## Page extract

○ ○ ○ ○

Commits · dd56af42bd829c6e770ed69812bd65a04eaeb1e4 · Kirill Smelkov / linux

18 Sep, 2014 1 commit

rcu: Eliminate deadlock between CPU hotplug and expedited grace periods · dd56af42

Paul E. McKenney authored Aug 25, 2014

Currently, the expedited grace-period primitives do get_online_cpus().
This greatly simplifies their implementation, but means that calls
to them holding locks that are acquired by CPU-hotplug notifiers (to
say nothing of calls to these primitives from CPU-hotplug notifiers)
can deadlock. But this is starting to become inconvenient, as can be
seen here: https://lkml.org/lkml/2014/8/5/754. The problem in this
case is that some developers need to acquire a mutex from a CPU-hotplug
notifier, but also need to hold it across a synchronize_rcu_expedited().
As noted above, this currently results in deadlock.

This commit avoids the deadlock and retains the simplicity by creating
a try_get_online_cpus(), which returns false if the get_online_cpus()

○ ○ ○ ○

## Stored records
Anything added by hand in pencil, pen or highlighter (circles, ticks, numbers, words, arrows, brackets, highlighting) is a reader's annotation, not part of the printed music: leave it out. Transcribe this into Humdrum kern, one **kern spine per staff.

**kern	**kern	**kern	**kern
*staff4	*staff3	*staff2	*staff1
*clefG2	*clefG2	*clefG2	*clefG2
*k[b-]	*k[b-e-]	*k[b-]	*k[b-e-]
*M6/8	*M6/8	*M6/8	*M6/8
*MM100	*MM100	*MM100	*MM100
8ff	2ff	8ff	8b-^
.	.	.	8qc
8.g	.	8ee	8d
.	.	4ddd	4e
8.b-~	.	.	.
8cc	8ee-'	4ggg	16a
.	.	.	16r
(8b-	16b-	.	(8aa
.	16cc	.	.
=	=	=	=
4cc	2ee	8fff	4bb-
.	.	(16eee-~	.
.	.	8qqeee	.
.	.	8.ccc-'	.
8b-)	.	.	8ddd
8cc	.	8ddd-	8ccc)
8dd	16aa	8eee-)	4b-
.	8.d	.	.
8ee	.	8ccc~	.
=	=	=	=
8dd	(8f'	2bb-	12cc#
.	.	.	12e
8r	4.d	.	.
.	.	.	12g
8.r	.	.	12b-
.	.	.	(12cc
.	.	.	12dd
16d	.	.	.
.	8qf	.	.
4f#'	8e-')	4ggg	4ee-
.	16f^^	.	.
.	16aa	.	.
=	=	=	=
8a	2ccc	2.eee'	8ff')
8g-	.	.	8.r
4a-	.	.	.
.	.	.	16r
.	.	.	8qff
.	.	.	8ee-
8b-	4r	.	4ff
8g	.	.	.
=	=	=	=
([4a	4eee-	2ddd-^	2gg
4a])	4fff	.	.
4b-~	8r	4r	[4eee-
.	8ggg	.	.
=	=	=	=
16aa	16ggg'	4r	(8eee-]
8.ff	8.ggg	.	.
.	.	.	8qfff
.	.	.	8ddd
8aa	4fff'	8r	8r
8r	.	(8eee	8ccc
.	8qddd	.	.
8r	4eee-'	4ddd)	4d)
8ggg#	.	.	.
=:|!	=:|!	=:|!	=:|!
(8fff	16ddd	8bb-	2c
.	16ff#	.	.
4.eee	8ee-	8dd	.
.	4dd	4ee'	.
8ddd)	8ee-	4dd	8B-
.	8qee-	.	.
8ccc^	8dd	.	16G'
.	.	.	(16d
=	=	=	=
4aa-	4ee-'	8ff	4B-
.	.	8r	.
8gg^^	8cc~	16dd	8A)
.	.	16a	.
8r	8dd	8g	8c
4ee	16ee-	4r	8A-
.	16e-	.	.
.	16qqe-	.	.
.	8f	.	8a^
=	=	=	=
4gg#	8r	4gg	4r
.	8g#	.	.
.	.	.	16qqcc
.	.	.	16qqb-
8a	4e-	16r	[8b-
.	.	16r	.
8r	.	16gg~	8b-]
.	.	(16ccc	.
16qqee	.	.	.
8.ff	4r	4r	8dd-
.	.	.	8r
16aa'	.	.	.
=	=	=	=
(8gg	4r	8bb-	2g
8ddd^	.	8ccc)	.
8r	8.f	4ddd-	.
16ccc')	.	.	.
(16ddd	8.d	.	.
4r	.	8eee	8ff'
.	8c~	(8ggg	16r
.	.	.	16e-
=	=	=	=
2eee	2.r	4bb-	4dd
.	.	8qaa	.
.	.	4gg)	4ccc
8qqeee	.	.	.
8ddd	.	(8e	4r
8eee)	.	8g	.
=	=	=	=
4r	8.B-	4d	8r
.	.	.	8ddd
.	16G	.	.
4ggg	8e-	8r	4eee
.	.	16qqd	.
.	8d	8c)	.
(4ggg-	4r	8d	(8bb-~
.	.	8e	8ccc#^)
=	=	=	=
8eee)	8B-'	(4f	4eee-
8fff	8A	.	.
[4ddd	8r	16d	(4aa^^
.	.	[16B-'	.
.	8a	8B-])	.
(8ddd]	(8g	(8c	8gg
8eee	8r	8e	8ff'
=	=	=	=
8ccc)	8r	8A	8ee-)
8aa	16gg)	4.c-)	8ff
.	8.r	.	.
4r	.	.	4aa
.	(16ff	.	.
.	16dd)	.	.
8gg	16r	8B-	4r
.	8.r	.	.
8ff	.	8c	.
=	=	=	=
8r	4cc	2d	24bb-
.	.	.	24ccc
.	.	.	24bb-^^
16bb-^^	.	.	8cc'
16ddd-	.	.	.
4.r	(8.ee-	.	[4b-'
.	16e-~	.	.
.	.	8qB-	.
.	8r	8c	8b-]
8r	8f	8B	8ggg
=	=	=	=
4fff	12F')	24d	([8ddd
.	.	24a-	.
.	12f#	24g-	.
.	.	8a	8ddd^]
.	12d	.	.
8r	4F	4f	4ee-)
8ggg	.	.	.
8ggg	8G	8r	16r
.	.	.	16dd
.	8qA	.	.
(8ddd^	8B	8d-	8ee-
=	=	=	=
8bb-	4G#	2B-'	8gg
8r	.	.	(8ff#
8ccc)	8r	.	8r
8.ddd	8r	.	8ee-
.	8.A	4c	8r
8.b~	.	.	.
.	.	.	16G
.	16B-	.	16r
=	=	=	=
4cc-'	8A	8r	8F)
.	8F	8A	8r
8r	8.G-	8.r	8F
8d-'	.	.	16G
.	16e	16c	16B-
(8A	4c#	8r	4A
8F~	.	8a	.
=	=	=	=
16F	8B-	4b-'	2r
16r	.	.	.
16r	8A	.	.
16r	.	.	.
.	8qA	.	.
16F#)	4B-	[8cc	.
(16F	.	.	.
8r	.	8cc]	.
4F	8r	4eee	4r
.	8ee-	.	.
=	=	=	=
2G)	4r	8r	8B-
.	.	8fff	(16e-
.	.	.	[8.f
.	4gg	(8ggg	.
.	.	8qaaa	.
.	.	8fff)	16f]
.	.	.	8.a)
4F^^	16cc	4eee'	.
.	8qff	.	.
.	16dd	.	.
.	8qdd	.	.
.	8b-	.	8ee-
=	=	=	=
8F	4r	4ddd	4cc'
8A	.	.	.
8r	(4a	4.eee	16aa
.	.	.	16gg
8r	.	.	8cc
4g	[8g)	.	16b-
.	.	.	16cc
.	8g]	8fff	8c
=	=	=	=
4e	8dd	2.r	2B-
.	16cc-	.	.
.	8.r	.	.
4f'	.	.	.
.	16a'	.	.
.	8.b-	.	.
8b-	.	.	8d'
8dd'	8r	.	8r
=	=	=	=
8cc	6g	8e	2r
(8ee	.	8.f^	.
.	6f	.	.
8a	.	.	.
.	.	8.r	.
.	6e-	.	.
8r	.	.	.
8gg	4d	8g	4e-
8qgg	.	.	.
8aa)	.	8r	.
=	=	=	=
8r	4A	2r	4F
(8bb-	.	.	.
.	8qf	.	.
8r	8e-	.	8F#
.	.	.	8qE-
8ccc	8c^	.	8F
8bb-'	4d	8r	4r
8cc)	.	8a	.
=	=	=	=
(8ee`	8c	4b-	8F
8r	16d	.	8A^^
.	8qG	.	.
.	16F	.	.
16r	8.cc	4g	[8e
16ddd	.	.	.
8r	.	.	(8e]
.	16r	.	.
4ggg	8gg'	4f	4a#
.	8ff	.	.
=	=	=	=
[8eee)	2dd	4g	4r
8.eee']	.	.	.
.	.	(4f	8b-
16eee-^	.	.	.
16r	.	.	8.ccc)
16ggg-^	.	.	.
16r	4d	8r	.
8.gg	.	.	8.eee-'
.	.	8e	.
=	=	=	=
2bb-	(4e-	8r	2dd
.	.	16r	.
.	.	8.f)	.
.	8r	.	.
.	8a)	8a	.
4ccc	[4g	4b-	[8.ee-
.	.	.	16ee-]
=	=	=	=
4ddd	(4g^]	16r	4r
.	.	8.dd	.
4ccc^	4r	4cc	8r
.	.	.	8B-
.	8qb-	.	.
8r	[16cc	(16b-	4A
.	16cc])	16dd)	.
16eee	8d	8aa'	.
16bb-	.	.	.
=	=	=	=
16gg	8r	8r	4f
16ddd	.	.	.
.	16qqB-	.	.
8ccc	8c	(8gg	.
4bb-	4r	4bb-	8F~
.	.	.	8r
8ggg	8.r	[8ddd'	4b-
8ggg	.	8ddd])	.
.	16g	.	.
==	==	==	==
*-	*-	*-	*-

○ ○ ○ ○

## What the task asks
Carry on the commit message about the deadlock between CPU hotplug and expedited RCU grace periods, picking up from its final words.

## Reply to the task
reference count could not immediately be incremented. If a call to
try_get_online_cpus() returns true, the expedited primitives operate as
before. If a call returns false, the expedited primitives fall back to
normal grace-period operations. This falling back of course results in
increased grace-period latency, but only during times when CPU hotplug
operations are actually in flight. The effect should therefore be
negligible during normal operation.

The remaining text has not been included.